Book review: Darwin’s Unfinished Symphony: How Culture Made the Human Mind, by Kevin N. Laland.

This book is a mostly good complement to Henrich’s The Secret of our Success. The two books provide different, but strongly overlapping, perspectives on how cultural transmission of information played a key role in the evolution of human intelligence.

The first half of the book describes the importance of copying behavior in many animals.

I was a bit surprised that animals as simple as fruit flies are able to copy some behaviors of other fruit flies. Laland provides good evidence that a wide variety of species have evolved some ability to copy behavior, and that ability is strongly connected to the benefits of acquiring knowledge from others and the costs of alternative ways of acquiring that knowledge.

Yet I was also surprised that the value of copying is strongly limited by the low reliability with which behavior is copied, except with humans. Laland makes plausible claims that the need for high-fidelity copying of behavior was an important driving force behind the evolution of bigger and more sophisticated brains.

Laland claims that humans have a unique ability to teach, and that teaching is an important adaptation. He means teaching in a much broader sense than we see in schooling – he includes basic stuff that could have preceded language, such as a parent directing a child’s attention to things that the child ought to learn. This seems like a good extension to Henrich’s ideas.

The most interesting chapter theorizes about the origin of human language. Laland’s theory that language evolved for teaching provides maybe a bit stronger selection pressure than other theories, but he doesn’t provide much reason to reject competing theories.

Laland presents seven criteria for a good explanation of the evolution of language. But these criteria look somewhat biased toward his theory.

Laland’s first two criteria are that language should have been initially honest and cooperative. He implies that it must have been more honest and cooperative than modern language use is, but he isn’t as clear about that as I would like. Those two criteria seem designed as arguments against the theory that language evolved to impress potential mates. The mate-selection theory involves plenty of competition, and presumably a fair amount of deception. But better communicators do convey important evidence about the quality of their genes, even if they’re engaging in some deception.

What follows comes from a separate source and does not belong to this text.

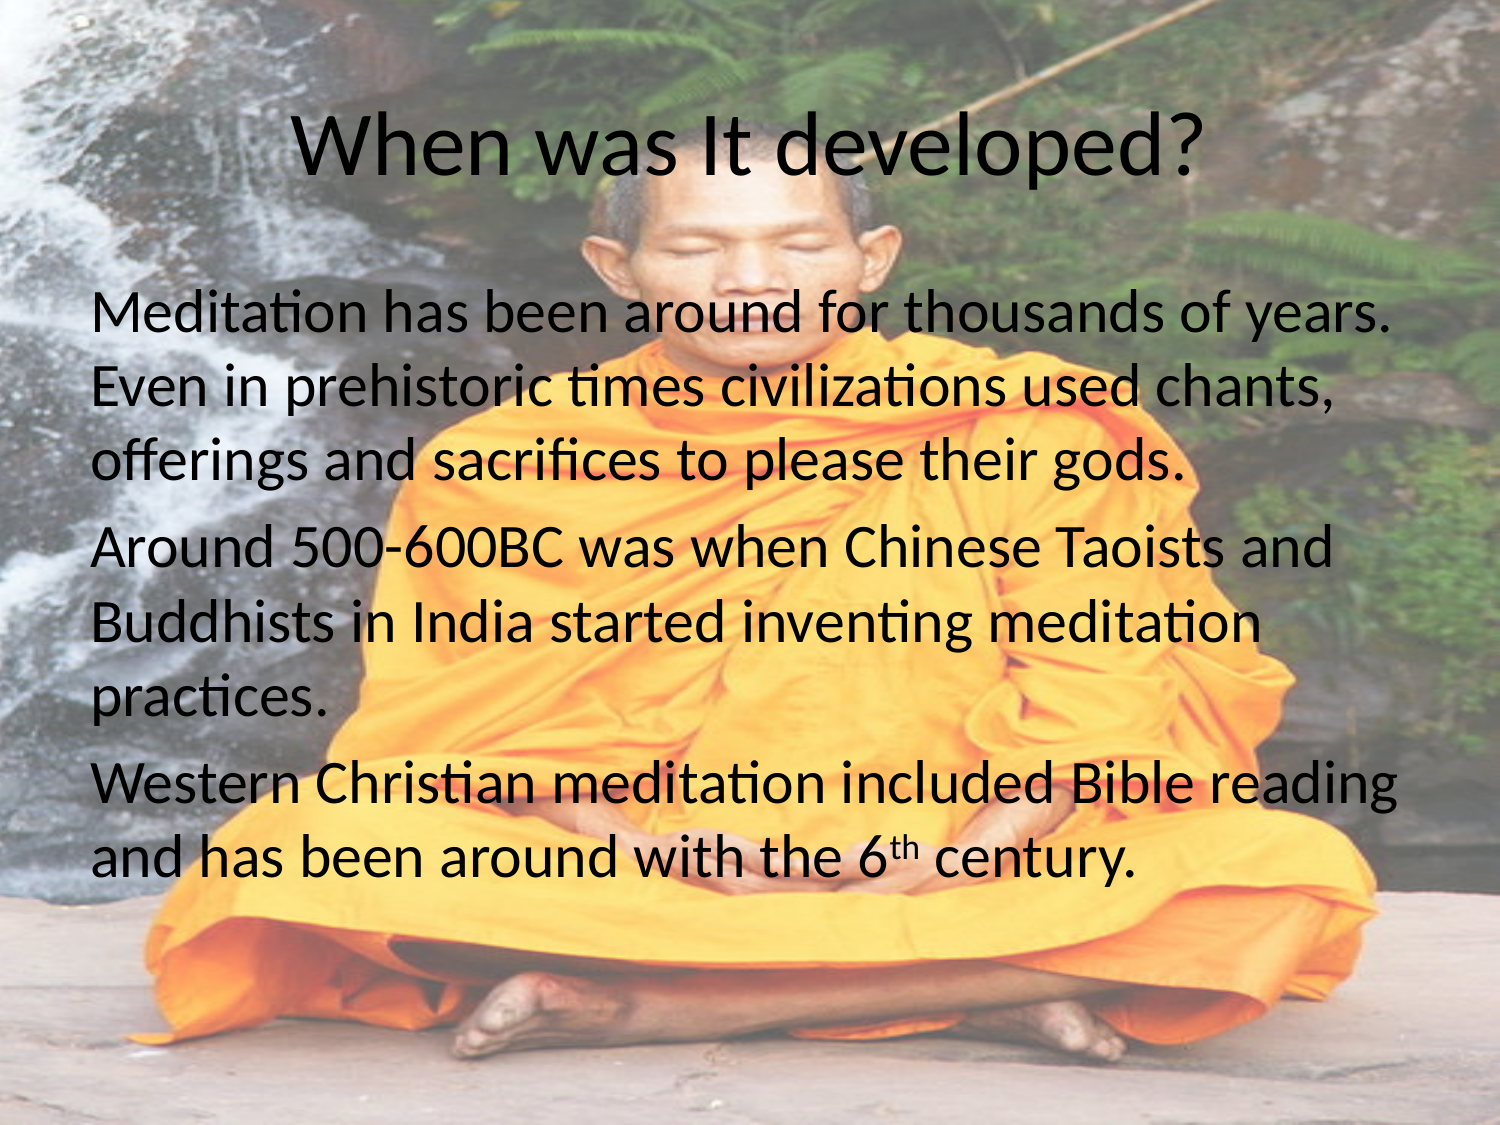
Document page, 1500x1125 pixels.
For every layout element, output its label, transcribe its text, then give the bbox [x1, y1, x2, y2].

title When was It developed? [75, 45, 1425, 233]
list Meditation has been around for thousands of years. Even in prehistoric times civilizations used chants, offerings and sacrifices to please their gods. Around 500-600BC was when Chinese Taoists and Buddhists in India started inventing meditation practices. Western Christian meditation included Bible reading and has been around with the 6th century. [75, 262, 1425, 1005]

That seems sufficient to drive the evolution of language via mate-selection pressures.

Laland’s theory seems to provide a somewhat better explanation of when language evolved than most other theories do, so I’m inclined to treat it as one of the top theories. But I don’t expect any consensus on this topic anytime soon.

The book’s final four chapters seemed much less interesting. I recommend skipping them.

Henrich’s book emphasized evidence that humans are pretty similar to other apes. Laland emphasizes ways in which humans are unique (language and teaching ability). I didn’t notice any cases where they directly contradicted each other, but it’s a bit disturbing that they left quite different impressions while saying mostly appropriate things.

Henrich claimed that increasing climate variability created increased rewards for the fast adaptation that culture enabled. Laland disagrees, saying that cultural change itself is a more plausible explanation for the kind of environmental change that incentivized faster adaptation. My intuition says that Laland’s conclusion is correct, but he seems a bit overconfident about it.

Overall, Laland’s book is less comprehensive and less impressive than Henrich’s book, but is still good enough to be in my top ten list of books on the evolution of intelligence.

Update on 2017-08-18: I just read another theory about the evolution of language which directly contradicts Laland’s claim that early language needed to be honest and cooperative. Wild Voices: Mimicry, Reversal, Metaphor, and the Emergence of Language claims that an important role of initial human vocal flexibility was to deceive other species.